馬露蓉從上海回來後,已經一個星期了。她對安基文一個字也沒有提起燕燕說的那句話。都說童語無忌,她相信安基文在她到上海陪莉莉整容的那些日子裏,這對曾經相愛的夫妻肯定會舊情複萌,一時衝動之下,和小女兒一塊兒睡覺了。他們萬萬沒想到,年幼無知的燕燕看到晚上不能和母親一塊睡覺,就把事情說了出來。貓兒沾腥,定然越嚐越上癮。他們在一塊兒過夜,肯定不止一個晚上,也許睡了好幾個晚上,否則不會給燕燕留下那麽深刻的印象和連戀。

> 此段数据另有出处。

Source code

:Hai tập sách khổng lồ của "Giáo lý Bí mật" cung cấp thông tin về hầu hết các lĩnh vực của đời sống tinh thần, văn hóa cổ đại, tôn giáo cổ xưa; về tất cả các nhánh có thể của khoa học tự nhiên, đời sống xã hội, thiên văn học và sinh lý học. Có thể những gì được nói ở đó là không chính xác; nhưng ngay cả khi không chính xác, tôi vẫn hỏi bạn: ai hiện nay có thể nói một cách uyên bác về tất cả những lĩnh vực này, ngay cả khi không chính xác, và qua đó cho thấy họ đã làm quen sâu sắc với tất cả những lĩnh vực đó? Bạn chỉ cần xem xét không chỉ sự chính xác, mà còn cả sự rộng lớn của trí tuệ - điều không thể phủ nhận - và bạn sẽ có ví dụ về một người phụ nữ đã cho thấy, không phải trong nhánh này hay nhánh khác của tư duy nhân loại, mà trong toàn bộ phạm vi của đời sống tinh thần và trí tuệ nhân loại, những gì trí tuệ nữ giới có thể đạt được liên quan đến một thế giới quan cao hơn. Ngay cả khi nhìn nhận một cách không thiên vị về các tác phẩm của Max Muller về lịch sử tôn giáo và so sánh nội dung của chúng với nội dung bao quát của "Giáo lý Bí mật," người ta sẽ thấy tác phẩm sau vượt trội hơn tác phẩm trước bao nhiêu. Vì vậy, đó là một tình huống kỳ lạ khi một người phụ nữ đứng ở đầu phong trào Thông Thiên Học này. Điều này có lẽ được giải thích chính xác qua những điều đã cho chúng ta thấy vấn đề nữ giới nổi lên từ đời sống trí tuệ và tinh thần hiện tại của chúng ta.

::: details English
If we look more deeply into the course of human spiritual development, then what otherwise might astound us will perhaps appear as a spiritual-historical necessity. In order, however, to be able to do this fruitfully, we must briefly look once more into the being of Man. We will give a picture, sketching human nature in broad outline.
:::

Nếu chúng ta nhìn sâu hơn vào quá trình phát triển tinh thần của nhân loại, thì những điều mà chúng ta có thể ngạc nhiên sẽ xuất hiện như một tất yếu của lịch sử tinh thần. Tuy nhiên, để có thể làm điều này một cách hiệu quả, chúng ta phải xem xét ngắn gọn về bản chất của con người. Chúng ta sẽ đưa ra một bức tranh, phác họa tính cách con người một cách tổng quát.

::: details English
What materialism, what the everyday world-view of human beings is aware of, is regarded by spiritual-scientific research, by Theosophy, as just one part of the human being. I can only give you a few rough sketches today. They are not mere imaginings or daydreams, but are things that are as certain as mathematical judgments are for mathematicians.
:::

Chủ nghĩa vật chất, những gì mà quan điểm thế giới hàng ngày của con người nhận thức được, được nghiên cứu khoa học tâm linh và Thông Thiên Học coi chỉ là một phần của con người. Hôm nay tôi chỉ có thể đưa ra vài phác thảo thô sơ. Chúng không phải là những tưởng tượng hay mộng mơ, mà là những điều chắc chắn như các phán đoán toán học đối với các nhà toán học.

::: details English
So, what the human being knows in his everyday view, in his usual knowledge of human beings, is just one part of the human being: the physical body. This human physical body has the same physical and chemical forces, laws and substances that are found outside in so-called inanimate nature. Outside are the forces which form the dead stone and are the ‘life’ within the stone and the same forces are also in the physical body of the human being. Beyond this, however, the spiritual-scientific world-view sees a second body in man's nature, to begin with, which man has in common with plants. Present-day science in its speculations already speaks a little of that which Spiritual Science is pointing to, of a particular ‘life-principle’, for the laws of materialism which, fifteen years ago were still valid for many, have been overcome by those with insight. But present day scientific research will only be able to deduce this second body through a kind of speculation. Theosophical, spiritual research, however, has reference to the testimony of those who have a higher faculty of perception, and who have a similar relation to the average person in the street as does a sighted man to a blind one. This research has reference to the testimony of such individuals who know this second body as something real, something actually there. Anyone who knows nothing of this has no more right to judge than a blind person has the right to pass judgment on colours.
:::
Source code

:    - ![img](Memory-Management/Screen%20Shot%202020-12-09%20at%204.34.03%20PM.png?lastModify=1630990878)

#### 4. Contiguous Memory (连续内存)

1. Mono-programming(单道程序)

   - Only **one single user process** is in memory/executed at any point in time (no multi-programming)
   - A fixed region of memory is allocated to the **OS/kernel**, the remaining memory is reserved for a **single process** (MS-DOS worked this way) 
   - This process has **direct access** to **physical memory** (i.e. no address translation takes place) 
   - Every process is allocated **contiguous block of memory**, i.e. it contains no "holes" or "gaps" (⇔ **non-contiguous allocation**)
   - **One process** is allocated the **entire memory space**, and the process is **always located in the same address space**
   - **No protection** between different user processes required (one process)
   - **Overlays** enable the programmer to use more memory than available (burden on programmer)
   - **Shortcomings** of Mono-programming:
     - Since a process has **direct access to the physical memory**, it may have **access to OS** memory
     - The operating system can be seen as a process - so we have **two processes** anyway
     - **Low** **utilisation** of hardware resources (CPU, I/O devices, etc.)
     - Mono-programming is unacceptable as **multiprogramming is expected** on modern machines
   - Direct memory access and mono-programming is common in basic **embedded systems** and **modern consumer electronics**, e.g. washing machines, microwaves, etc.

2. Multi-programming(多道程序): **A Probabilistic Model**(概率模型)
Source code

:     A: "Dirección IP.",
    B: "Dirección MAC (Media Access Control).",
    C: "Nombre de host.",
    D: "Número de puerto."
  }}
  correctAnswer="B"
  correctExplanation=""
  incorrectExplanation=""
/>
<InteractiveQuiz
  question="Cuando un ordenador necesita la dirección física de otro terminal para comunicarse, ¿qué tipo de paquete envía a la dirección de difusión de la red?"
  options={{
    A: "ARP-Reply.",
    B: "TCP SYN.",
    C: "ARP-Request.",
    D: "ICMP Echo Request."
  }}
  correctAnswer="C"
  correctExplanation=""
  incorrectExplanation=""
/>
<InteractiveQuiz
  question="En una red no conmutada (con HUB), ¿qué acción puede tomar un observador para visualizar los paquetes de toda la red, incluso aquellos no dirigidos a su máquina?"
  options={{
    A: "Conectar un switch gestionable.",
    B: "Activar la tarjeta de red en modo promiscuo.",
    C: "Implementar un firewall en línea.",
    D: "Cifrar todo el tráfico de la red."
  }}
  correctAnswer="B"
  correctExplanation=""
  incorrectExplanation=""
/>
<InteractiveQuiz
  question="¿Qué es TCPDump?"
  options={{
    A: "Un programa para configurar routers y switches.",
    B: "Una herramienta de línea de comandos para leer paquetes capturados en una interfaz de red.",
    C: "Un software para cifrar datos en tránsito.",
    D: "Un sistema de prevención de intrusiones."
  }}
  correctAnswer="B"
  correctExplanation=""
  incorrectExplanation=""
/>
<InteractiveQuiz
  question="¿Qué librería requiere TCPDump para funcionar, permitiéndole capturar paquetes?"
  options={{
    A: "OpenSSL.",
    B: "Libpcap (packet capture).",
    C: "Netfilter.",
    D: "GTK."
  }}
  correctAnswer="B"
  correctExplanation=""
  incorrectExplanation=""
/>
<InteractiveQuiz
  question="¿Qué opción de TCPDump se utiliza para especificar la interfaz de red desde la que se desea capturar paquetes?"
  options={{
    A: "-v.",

    安基文看到馬露蓉很平靜地先睡下了。妻子一次也沒有問他和羅玉蘭的事情,覺得挺鬱悶的。她這種置惹惘聞的表情,對他似乎是一種心理折磨,他實在忍受不了。深夜,他**在她身邊躺下後,雙手從她的脊背後麵摟住她,輕輕地說:


    “露蓉,這麽多天了,你怎麽就不問問我和玉蘭的事情呢?”


    馬露蓉動了動身子,轉過身來,說:“阿文,你已經和她那個了,我還能說些什麽呢?”


    “那總該罵我幾句呀,那樣我心裏也好受些。”


    “阿文,別說這些了,事情過去就算了,我不怪你。”


    安基文懇切說:“老婆,我對不起你,你就狠狠地罵我幾句吧!”


    又是一個難眠之夜。


    同樣,在另一個出租房裏,羅玉蘭也久久難以入睡。今天晚上,她又一次向歌藝廳老板請假了,自從讓馬露蓉知道那事後,羅玉蘭心情很不愉快,也沒心思上台唱歌。因此,她索**請假。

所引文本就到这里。